> _Requirements_
Set down each record exactly as written.

* BEGIN Exercise materials *

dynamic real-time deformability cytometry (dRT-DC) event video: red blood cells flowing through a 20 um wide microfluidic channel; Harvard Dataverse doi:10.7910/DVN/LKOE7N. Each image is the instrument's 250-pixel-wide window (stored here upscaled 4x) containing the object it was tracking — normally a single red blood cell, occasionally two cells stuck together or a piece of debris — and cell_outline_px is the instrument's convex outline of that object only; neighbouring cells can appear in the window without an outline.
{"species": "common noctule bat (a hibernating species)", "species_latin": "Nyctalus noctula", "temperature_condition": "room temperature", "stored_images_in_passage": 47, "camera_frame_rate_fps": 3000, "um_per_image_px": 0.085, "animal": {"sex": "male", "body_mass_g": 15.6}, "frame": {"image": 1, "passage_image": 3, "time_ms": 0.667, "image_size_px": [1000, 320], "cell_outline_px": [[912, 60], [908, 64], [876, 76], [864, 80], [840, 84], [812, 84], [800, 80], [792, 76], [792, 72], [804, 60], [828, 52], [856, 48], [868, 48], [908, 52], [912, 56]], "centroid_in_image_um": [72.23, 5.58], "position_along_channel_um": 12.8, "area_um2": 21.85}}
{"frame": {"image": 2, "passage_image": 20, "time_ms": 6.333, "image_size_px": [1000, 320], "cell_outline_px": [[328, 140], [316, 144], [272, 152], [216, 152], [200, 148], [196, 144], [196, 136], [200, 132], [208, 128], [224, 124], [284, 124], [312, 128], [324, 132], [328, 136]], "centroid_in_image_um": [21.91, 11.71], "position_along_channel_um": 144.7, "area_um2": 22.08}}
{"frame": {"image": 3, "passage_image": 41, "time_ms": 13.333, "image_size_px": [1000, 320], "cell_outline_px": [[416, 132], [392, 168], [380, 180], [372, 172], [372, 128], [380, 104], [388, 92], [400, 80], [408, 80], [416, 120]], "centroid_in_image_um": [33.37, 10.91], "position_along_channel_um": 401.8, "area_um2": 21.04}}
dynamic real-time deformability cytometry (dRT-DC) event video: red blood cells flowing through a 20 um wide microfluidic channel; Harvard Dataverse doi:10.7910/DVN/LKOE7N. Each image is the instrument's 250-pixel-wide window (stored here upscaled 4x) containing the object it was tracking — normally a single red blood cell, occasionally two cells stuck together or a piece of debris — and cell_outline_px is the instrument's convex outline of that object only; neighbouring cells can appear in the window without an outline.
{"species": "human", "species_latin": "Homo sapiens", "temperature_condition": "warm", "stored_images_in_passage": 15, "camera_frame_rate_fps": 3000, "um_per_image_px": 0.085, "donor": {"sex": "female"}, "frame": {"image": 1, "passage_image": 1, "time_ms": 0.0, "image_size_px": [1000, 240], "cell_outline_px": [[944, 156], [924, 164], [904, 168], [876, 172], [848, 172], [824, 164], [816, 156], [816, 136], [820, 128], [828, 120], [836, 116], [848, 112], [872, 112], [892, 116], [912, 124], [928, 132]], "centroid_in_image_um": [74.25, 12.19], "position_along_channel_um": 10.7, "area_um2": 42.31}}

* END Exercise materials *

> _Result_
dynamic real-time deformability cytometry (dRT-DC) event video: red blood cells flowing through a 20 um wide microfluidic channel; Harvard Dataverse doi:10.7910/DVN/LKOE7N. Each image is the instrument's 250-pixel-wide window (stored here upscaled 4x) containing the object it was tracking — normally a single red blood cell, occasionally two cells stuck together or a piece of debris — and cell_outline_px is the instrument's convex outline of that object only; neighbouring cells can appear in the window without an outline.
{"species": "common noctule bat (a hibernating species)", "species_latin": "Nyctalus noctula", "temperature_condition": "room temperature", "stored_images_in_passage": 47, "camera_frame_rate_fps": 3000, "um_per_image_px": 0.085, "animal": {"sex": "male", "body_mass_g": 15.6}, "frame": {"image": 1, "passage_image": 3, "time_ms": 0.667, "image_size_px": [1000, 320], "cell_outline_px": [[912, 60], [908, 64], [876, 76], [864, 80], [840, 84], [812, 84], [800, 80], [792, 76], [792, 72], [804, 60], [828, 52], [856, 48], [868, 48], [908, 52], [912, 56]], "centroid_in_image_um": [72.23, 5.58], "position_along_channel_um": 12.8, "area_um2": 21.85}}
{"frame": {"image": 2, "passage_image": 20, "time_ms": 6.333, "image_size_px": [1000, 320], "cell_outline_px": [[328, 140], [316, 144], [272, 152], [216, 152], [200, 148], [196, 144], [196, 136], [200, 132], [208, 128], [224, 124], [284, 124], [312, 128], [324, 132], [328, 136]], "centroid_in_image_um": [21.91, 11.71], "position_along_channel_um": 144.7, "area_um2": 22.08}}
{"frame": {"image": 3, "passage_image": 41, "time_ms": 13.333, "image_size_px": [1000, 320], "cell_outline_px": [[416, 132], [392, 168], [380, 180], [372, 172], [372, 128], [380, 104], [388, 92], [400, 80], [408, 80], [416, 120]], "centroid_in_image_um": [33.37, 10.91], "position_along_channel_um": 401.8, "area_um2": 21.04}}
dynamic real-time deformability cytometry (dRT-DC) event video: red blood cells flowing through a 20 um wide microfluidic channel; Harvard Dataverse doi:10.7910/DVN/LKOE7N. Each image is the instrument's 250-pixel-wide window (stored here upscaled 4x) containing the object it was tracking — normally a single red blood cell, occasionally two cells stuck together or a piece of debris — and cell_outline_px is the instrument's convex outline of that object only; neighbouring cells can appear in the window without an outline.
{"species": "human", "species_latin": "Homo sapiens", "temperature_condition": "warm", "stored_images_in_passage": 15, "camera_frame_rate_fps": 3000, "um_per_image_px": 0.085, "donor": {"sex": "female"}, "frame": {"image": 1, "passage_image": 1, "time_ms": 0.0, "image_size_px": [1000, 240], "cell_outline_px": [[944, 156], [924, 164], [904, 168], [876, 172], [848, 172], [824, 164], [816, 156], [816, 136], [820, 128], [828, 120], [836, 116], [848, 112], [872, 112], [892, 116], [912, 124], [928, 132]], "centroid_in_image_um": [74.25, 12.19], "position_along_channel_um": 10.7, "area_um2": 42.31}}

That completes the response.